Evaluating the Benefits of Smart Stormwater Systems

There is significant promise for the use of smart, distributed stormwater storage for addressing a range of challenges associated with integrated urban water management, including

  • Flood control via peak flow reductions and/or reduced infrastructure costs
  • Water for urban greening and cooling
  • Improving the quality of receiving waters.

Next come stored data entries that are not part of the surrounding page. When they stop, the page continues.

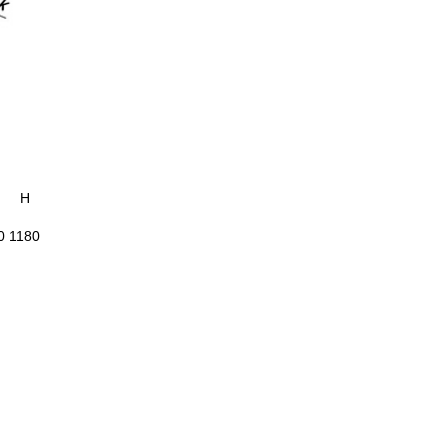
Н
0
1180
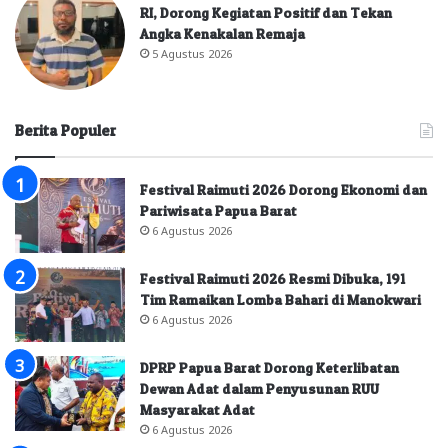
RI, Dorong Kegiatan Positif dan Tekan
Angka Kenakalan Remaja
5 Agustus 2026
Berita Populer
Festival Raimuti 2026 Dorong Ekonomi dan
Pariwisata Papua Barat
6 Agustus 2026
Festival Raimuti 2026 Resmi Dibuka, 191
Tim Ramaikan Lomba Bahari di Manokwari
6 Agustus 2026
DPRP Papua Barat Dorong Keterlibatan
Dewan Adat dalam Penyusunan RUU
Masyarakat Adat
6 Agustus 2026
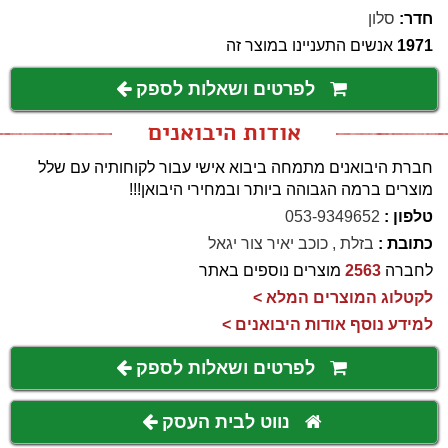
חדר:
סלון
1971
אנשים התעניינו במוצר זה
לפרטים ושאלות לספק
אודות היבואנים
חברת היבואנים מתמחה ביבוא אישי עבור לקוחותיה עם שלל
מוצרים ברמה הגבוהה ביותר ובמחירי היבואן!!!
טלפון :
053-9349652
כתובת :
בזלת , כוכב יאיר צור יגאל
לחברה
2563
מוצרים נוספים באתר
לקטלוג המוצרים המלא >
למידע נוסף אודות היבואנים >
לפרטים ושאלות לספק
נווט לבית העסק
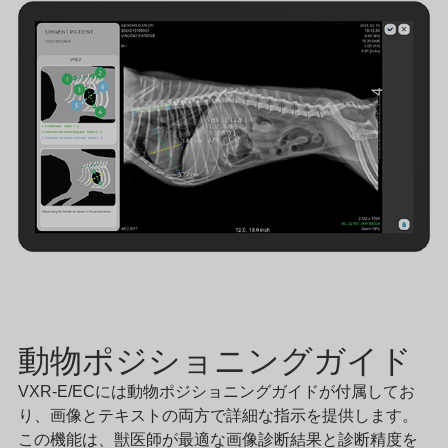
動物ポジショニングガイド
VXR-E/ECには動物ポジショニングガイドが付属してお
り、画像とテキストの両方で詳細な指示を提供します。
この機能は、獣医師が最適な画像診断結果と診断精度を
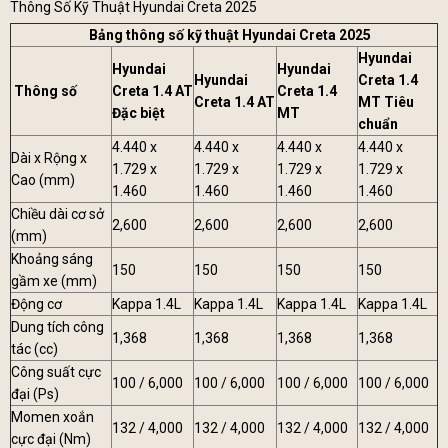
Thông Số Kỹ Thuật Hyundai Creta 2025
Bảng thông số kỹ thuật Hyundai Creta 2025
Hyundai
Hyundai
Hyundai
Hyundai
Creta 1.4
Thông số
Creta 1.4 AT
Creta 1.4
Creta 1.4 AT
MT Tiêu
Đặc biệt
MT
chuẩn
4.440 x
4.440 x
4.440 x
4.440 x
Dài x Rộng x
1.729 x
1.729 x
1.729 x
1.729 x
Cao (mm)
1.460
1.460
1.460
1.460
Chiều dài cơ sở
2,600
2,600
2,600
2,600
(mm)
Khoảng sáng
150
150
150
150
gầm xe (mm)
Động cơ
Kappa 1.4L
Kappa 1.4L
Kappa 1.4L
Kappa 1.4L
Dung tích công
1,368
1,368
1,368
1,368
tác (cc)
Công suất cực
100 / 6,000
100 / 6,000
100 / 6,000
100 / 6,000
đại (Ps)
Momen xoắn
132 / 4,000
132 / 4,000
132 / 4,000
132 / 4,000
cực đại (Nm)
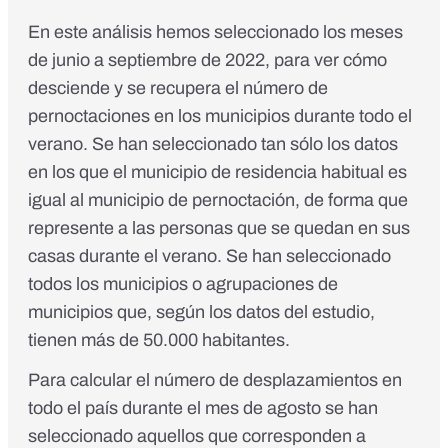
En este análisis hemos seleccionado los meses
de junio a septiembre de 2022, para ver cómo
desciende y se recupera el número de
pernoctaciones en los municipios durante todo el
verano. Se han seleccionado tan sólo los datos
en los que el municipio de residencia habitual es
igual al municipio de pernoctación, de forma que
represente a las personas que se quedan en sus
casas durante el verano. Se han seleccionado
todos los municipios o agrupaciones de
municipios que, según los datos del estudio,
tienen más de 50.000 habitantes.
Para calcular el número de desplazamientos en
todo el país durante el mes de agosto se han
seleccionado aquellos que corresponden a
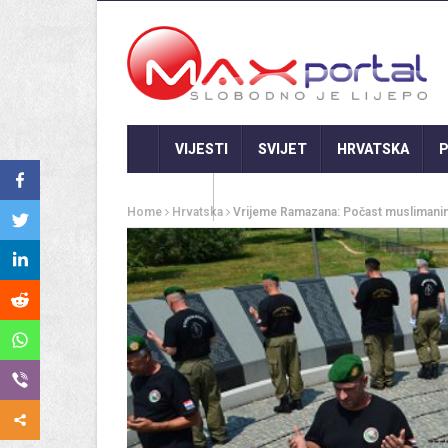
VIJESTI
SVIJET
HRVATSKA
P
GASTRO
Home
Hrvatska
Vrijeme Ramazana: Počast muslimanima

This study assessed the benefits and costs of a range of stormwater storage options, including smart operation, for urban stormwater systems The benefits assessed include peak overland flow reduction, water re-use potential and water quality impacts. Results were compared with more traditionally used pipe upgrades. The case study catchment was located in the City of Unley, Adelaide, South Australia.

The key conclusions were:

  • Passive distributed storages optimised using machine learning achieves similar peak flow reduction as end-of-system storage with reduced storage size and cost and is easier to implement.
    Cost savings were 30%-44% compared to an equivalent pipe upgrade
  • Smart distributed storage with ‘before storm control’ achieves a similar peak flow reduction at similar cost as pipe upgrade with additional water reuse and water quality benefits
    Cost and peak flow reductions were similar to an equivalent pipe upgrade of approx. 550m to 700m length with the additional benefits of potential water reuse volume of 3.1 ML/year and water quality benefits with reduced total suspended solids (51%), phosphorus (27%) and nitrogen (9%).
  • Smart distributed storages with ‘during storm’ real-time control provide significant potential for additional peak flow reductions or cost savings through storage size reductions.
    Further development is required for this technology to be used in practice.
  • Machine learning / artificial intelligence optimisation methods played an essential role for identifying the optimal location, sizing and operating rules for the distributed storage options.
    Due to the high number of potential locations, sizes and operating rules a traditional trial and error design approach would be far slower and unlikely to achieve a similar outcome.